## INFORMATION:
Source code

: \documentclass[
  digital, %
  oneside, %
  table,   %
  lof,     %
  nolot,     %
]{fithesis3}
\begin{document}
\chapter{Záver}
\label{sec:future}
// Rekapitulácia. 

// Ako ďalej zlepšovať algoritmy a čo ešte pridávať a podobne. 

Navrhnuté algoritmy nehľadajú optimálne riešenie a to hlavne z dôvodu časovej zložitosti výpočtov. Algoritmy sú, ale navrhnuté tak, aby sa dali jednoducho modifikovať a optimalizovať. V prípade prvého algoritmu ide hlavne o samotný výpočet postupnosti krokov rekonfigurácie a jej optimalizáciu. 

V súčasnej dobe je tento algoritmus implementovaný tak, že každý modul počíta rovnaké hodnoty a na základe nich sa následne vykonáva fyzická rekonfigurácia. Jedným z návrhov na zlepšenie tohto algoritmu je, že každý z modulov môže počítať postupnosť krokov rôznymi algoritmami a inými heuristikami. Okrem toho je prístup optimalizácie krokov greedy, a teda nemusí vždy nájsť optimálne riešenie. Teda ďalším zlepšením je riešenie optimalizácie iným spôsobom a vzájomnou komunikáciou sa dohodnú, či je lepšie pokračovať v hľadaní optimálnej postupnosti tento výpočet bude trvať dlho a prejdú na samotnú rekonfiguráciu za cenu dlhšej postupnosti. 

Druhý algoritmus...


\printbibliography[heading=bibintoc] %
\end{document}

...

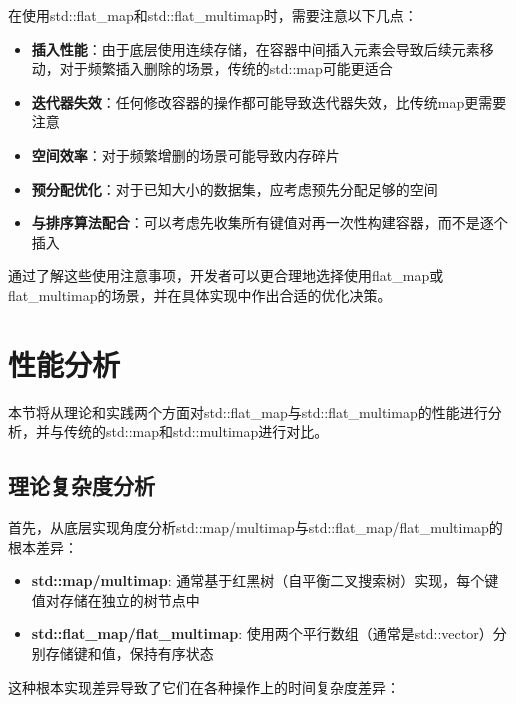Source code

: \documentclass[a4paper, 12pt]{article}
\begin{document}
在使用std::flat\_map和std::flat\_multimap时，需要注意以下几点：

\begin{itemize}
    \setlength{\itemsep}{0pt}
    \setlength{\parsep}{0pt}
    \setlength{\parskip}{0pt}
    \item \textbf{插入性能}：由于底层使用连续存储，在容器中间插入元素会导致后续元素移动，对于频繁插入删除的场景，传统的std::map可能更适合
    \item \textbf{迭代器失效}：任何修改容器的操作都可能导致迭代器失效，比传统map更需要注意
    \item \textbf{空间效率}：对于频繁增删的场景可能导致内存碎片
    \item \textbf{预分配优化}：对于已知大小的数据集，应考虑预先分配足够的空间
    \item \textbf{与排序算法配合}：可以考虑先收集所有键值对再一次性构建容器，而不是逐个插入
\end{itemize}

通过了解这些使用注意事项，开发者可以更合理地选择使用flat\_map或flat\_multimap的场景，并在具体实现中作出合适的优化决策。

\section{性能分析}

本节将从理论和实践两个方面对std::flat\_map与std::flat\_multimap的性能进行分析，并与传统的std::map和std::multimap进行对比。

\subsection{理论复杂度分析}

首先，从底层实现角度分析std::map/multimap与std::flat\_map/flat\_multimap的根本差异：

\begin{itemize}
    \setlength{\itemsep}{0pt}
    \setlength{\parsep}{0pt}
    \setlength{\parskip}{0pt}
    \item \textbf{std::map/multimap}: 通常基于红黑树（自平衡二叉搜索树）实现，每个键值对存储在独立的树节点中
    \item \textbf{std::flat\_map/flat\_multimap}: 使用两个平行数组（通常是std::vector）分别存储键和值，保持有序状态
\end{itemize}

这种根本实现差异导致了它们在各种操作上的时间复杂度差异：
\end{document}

==

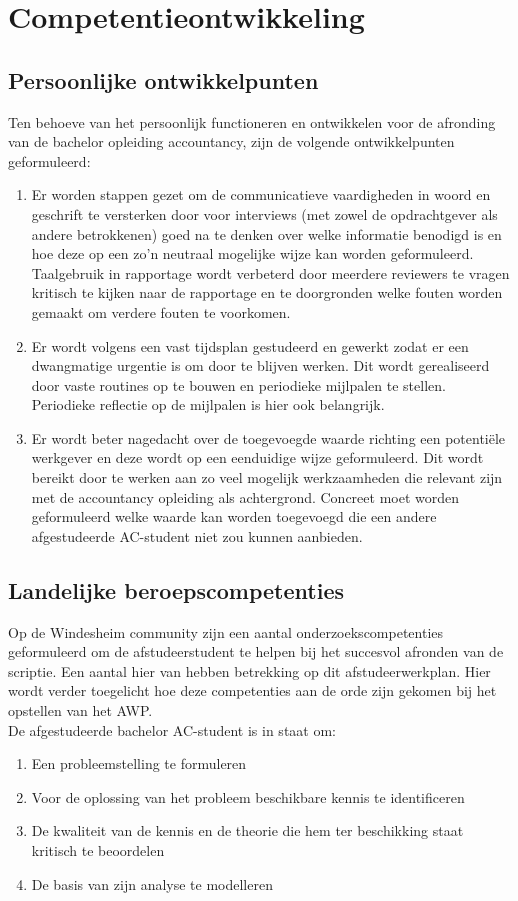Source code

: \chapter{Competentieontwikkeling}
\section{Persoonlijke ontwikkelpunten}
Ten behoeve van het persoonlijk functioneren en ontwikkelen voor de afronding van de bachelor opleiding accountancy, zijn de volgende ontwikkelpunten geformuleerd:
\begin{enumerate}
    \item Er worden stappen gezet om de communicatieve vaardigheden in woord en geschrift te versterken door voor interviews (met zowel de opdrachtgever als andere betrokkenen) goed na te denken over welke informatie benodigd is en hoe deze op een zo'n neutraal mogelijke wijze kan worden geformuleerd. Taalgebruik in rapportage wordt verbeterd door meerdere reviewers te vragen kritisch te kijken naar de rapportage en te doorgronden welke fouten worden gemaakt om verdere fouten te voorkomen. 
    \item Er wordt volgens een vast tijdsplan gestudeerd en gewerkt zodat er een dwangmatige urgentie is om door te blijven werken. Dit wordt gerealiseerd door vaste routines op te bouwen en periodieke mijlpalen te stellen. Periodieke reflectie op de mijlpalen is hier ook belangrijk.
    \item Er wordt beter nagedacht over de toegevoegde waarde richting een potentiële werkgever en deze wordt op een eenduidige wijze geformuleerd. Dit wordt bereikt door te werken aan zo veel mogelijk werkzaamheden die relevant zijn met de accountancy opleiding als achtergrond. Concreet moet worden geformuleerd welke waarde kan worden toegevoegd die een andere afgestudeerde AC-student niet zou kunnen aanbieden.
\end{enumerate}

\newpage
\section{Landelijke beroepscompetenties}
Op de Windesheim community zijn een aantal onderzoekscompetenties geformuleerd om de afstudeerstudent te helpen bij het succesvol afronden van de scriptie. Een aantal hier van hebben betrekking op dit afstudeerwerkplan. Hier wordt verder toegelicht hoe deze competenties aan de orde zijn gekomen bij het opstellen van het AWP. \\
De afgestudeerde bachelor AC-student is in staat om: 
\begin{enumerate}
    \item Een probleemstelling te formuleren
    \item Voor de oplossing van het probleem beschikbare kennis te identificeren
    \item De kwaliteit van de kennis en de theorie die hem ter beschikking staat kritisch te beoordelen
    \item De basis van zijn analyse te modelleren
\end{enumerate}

## WHAT NEEDS TO BE DONE:
Select all lines with the word "documentclass" from the entries above.

## WRITTEN ANSWER:
: \documentclass[
: \documentclass[a4paper, 12pt]{article}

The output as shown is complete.